▶ [ABOUT THIS TASK]
Going line by line through the listing, how many lines hold "front"? State nothing but the number.
[[ EXCERPTED RECORDS open ]]
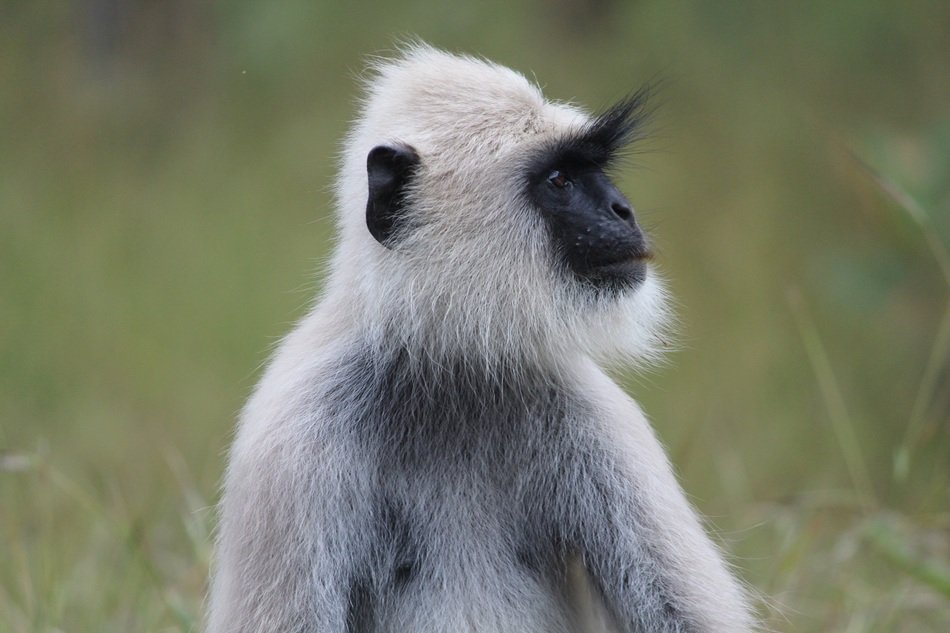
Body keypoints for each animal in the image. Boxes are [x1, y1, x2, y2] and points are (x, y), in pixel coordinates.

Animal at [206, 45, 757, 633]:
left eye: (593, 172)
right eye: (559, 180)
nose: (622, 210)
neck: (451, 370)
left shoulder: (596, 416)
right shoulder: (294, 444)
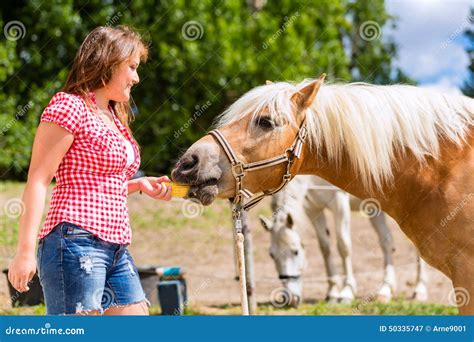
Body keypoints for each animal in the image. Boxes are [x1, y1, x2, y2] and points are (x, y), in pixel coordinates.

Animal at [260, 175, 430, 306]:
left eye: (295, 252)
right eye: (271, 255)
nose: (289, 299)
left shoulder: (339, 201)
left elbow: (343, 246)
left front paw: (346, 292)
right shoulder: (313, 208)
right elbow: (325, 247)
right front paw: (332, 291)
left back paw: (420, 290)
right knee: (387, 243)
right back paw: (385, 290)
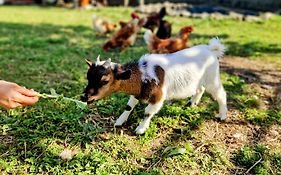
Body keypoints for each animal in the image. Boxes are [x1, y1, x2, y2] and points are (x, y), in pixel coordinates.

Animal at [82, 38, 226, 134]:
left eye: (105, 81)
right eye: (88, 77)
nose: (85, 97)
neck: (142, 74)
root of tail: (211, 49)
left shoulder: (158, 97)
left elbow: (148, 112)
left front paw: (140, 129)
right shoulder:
[[ EXCERPTED RECORDS closed ]]
[[ EXCERPTED RECORDS open ]]
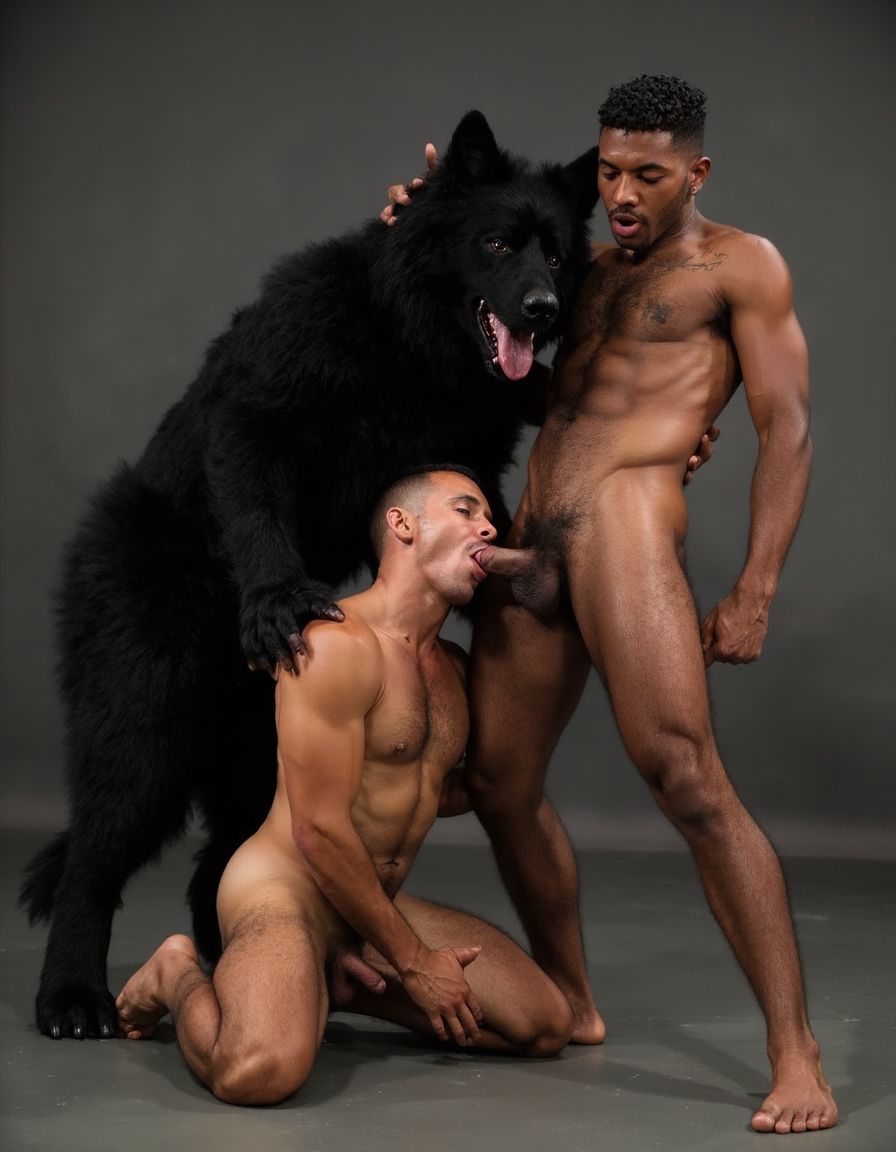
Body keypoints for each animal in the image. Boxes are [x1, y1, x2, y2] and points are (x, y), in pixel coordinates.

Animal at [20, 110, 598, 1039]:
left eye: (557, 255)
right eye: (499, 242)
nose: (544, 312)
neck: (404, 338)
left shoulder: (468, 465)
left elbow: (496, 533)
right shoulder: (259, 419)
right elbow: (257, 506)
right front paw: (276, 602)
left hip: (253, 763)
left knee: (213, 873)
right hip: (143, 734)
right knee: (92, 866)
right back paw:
[[ EXCERPTED RECORDS closed ]]
▶ [SOLUTION]
4